/---

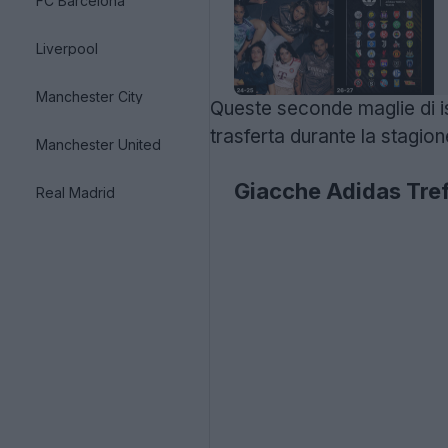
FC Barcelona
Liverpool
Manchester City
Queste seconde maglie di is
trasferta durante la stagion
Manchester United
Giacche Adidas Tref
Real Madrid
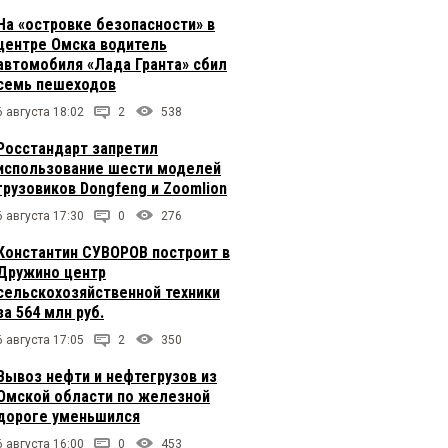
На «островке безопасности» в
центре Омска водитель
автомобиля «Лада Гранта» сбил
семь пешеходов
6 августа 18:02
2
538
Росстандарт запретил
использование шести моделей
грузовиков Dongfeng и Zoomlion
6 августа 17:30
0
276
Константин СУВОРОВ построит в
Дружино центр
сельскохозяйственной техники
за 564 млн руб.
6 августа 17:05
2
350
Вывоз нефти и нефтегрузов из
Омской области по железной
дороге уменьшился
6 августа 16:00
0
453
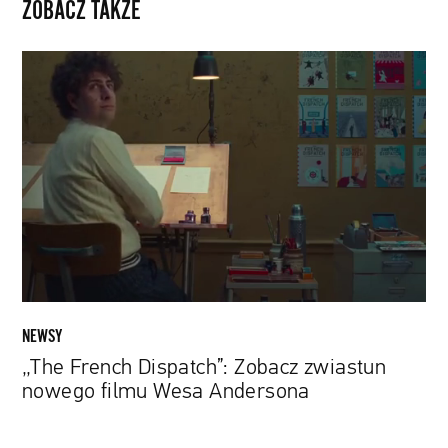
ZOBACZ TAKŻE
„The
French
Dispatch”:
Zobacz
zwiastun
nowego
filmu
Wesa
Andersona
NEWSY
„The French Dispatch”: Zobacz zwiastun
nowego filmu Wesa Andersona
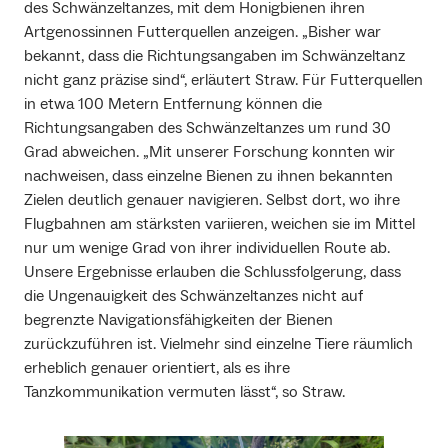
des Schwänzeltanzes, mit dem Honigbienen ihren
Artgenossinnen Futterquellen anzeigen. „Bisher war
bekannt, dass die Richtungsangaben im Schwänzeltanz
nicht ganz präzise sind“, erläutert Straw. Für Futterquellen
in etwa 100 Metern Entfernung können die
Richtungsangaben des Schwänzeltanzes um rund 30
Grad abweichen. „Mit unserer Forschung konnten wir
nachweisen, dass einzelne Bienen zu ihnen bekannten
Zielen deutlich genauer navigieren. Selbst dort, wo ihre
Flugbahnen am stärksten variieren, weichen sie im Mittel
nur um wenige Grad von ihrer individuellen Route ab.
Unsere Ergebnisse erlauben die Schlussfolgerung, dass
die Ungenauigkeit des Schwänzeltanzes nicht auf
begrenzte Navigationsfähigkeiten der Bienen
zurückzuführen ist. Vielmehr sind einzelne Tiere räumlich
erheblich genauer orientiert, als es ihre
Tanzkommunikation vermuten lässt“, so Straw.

\---
/---

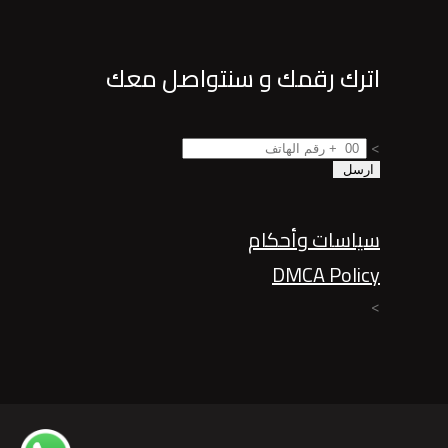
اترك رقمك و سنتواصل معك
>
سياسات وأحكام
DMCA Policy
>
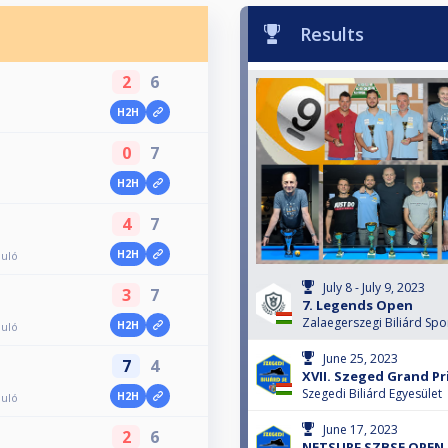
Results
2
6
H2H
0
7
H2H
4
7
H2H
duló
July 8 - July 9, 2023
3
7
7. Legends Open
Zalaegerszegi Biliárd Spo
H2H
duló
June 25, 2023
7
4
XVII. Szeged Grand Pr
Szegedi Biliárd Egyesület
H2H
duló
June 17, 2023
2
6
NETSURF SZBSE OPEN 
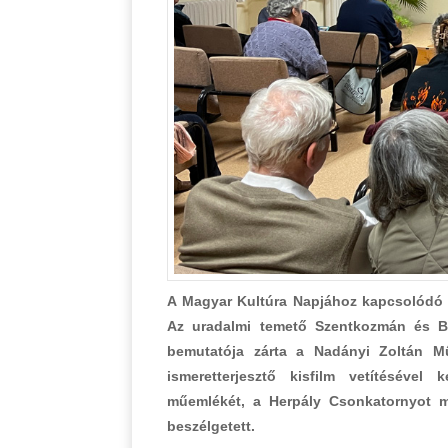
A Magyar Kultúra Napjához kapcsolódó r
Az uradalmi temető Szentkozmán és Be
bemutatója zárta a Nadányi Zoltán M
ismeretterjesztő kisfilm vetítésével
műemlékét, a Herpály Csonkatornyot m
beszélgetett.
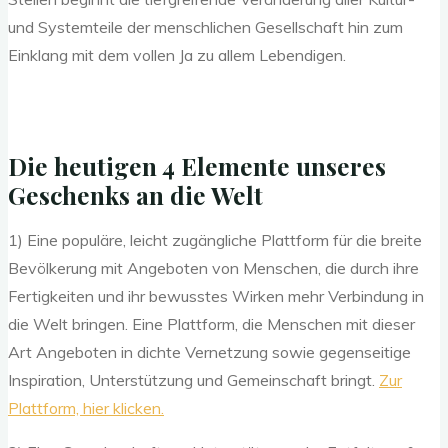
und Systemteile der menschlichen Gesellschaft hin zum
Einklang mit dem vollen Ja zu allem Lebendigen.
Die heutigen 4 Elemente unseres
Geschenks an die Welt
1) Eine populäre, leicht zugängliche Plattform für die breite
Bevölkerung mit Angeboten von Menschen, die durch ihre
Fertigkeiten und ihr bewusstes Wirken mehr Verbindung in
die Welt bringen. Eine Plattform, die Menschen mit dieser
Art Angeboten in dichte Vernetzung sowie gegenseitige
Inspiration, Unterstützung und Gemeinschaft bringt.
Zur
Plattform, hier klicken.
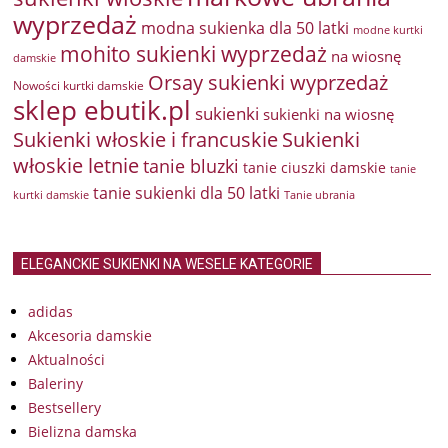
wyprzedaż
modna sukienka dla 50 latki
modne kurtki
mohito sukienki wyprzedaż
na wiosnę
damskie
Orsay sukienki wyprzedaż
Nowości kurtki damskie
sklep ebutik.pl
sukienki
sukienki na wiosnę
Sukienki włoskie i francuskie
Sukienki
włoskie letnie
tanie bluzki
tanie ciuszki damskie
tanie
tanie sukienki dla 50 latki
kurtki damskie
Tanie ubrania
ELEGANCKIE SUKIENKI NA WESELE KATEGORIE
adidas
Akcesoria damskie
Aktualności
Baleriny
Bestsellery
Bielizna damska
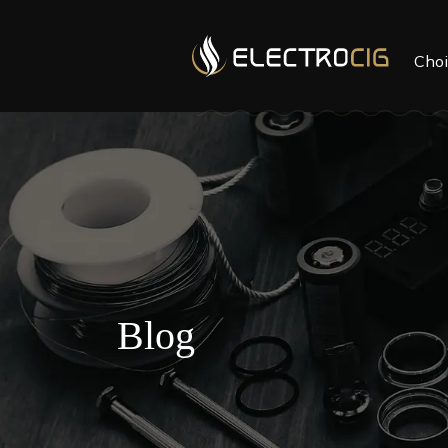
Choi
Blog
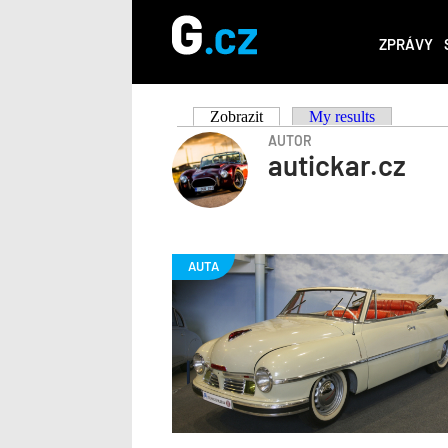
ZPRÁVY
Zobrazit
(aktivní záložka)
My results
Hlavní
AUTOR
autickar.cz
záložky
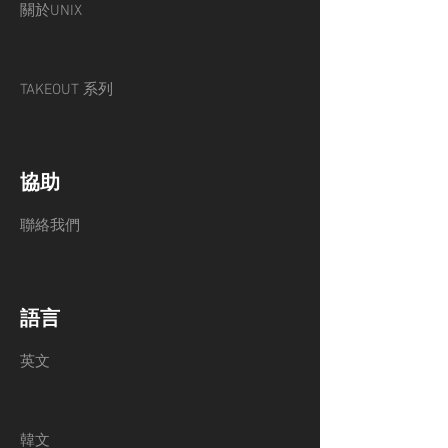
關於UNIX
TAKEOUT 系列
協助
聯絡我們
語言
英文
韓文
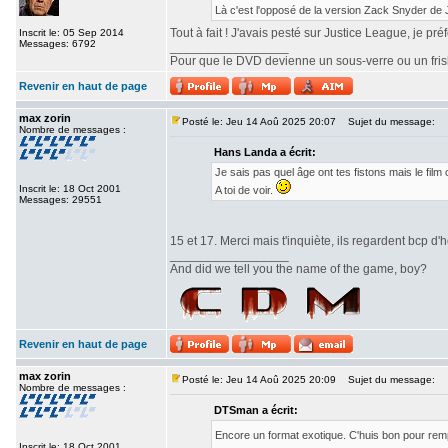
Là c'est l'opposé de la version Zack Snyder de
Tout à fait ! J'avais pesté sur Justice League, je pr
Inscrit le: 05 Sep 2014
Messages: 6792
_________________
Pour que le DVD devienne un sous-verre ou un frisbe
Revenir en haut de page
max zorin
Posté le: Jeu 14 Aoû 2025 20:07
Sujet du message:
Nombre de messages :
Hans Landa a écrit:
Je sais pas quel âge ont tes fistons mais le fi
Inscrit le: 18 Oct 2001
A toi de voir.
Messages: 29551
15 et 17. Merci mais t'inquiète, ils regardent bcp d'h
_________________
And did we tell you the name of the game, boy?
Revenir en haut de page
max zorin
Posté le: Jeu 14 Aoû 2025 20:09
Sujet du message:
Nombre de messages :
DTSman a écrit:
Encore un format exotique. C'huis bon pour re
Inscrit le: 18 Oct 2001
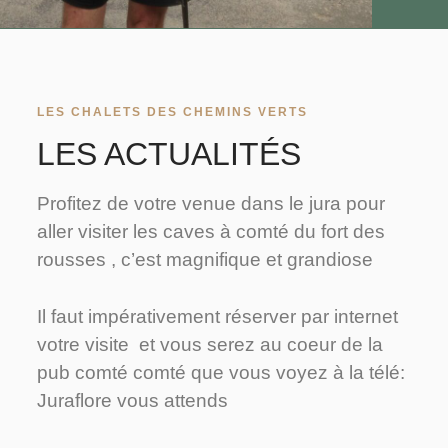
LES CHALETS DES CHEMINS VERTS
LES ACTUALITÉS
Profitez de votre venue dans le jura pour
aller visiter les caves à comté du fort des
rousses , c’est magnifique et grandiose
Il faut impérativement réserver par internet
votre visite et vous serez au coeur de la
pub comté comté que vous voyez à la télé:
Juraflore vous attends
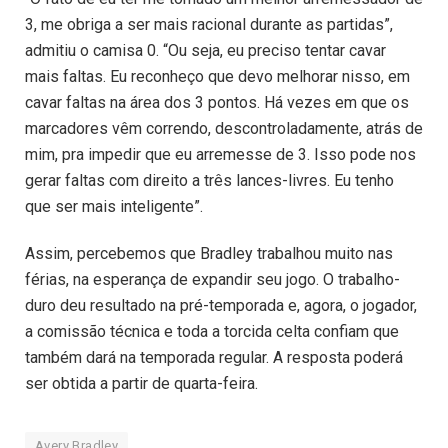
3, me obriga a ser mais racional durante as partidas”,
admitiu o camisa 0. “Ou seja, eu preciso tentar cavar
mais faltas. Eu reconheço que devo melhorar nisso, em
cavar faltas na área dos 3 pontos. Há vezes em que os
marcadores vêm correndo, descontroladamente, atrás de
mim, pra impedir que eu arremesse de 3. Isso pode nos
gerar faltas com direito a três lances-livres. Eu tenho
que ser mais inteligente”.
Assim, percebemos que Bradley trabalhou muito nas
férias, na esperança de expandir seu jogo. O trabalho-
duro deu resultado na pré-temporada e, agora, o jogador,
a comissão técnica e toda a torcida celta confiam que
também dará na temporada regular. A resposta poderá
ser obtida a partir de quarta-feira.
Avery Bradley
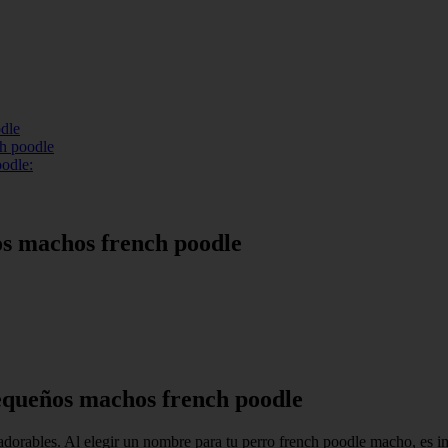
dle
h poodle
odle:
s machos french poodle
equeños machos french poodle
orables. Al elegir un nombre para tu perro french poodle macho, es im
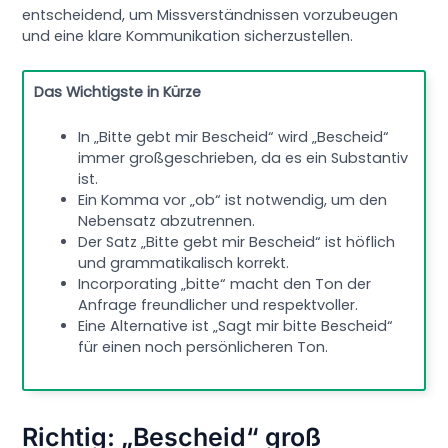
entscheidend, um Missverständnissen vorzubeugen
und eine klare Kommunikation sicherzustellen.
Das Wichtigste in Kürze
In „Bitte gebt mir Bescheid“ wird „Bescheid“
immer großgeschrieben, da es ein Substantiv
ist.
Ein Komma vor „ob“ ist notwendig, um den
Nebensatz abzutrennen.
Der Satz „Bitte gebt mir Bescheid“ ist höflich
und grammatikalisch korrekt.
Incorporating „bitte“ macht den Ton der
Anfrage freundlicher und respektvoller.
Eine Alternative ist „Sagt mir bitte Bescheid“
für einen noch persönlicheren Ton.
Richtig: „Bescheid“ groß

\---

TASK INSTRUCTIONS:
Lines of the listing above that hold the string "Angeboten" should each be copied.

WRITTEN ANSWER:
Bevölkerung mit Angeboten von Menschen, die durch ihre
Art Angeboten in dichte Vernetzung sowie gegenseitige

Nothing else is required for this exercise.